MSD has also invested in doubling its production of Implanon, a contraceptive stick that is placed under the skin to protect women against unwanted pregnancy for three years. The expansion was made possible in part by a donation of $ 8 million from the Gates Foundation.
In addition to the American superpowers, there are dozens of other pharmaceutical companies investing millions of dollars. For example, two German companies, Wacker and Halix, each built new production lines for at least € 40 million in Amsterdam and Leiden respectively. The two companies have won important orders for the production of corona vaccines.
BIOTECH IS THRIVING
Schouw of the VIG also points to the extensive investments by hundreds of biotech companies that develop new medicines. The most striking figureheads are companies such as Galapagos and Pharming, which is currently building its own factory in Oss. The largest European biotech company - Genmab from Denmark - is investing heavily in its R&D center in Utrecht.

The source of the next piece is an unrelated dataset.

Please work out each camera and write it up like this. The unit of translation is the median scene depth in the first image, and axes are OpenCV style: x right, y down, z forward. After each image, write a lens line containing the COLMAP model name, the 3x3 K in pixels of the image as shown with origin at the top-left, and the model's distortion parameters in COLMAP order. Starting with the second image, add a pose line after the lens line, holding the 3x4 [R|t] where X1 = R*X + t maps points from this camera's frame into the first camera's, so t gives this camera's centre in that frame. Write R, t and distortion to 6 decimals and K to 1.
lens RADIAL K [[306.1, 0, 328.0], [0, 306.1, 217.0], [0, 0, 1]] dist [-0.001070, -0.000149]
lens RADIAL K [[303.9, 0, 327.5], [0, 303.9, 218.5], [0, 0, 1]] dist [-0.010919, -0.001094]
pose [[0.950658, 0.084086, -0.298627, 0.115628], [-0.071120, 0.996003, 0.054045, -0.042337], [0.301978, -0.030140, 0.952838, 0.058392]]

The processing of the crucial protein into a medicine will soon take place in the Netherlands. Pharming is currently building the new factory in Oss for the purification, filtering and concentration of the substance.
The last step of the production process - the filling and freeze-drying of vials with the medicine - has been taking place in Oss at BioConnection for years . That company installed a second production line last year, thanks to Pharming, which bought a minority stake in BioConnection for € 4 million. The company is now also able to, for example, fill vaccines in sterile conditions.
The willingness to invest is smaller among manufacturers of generic, patent-free medicines, including antibiotics. The European Union would like to bring the production of these medicines back to Europe in order to improve security of supply. However, many producers argue that new investments in the Netherlands and Europe are only worthwhile if, when purchasing, attention is paid less to the lowest price and more to quality and sustainability.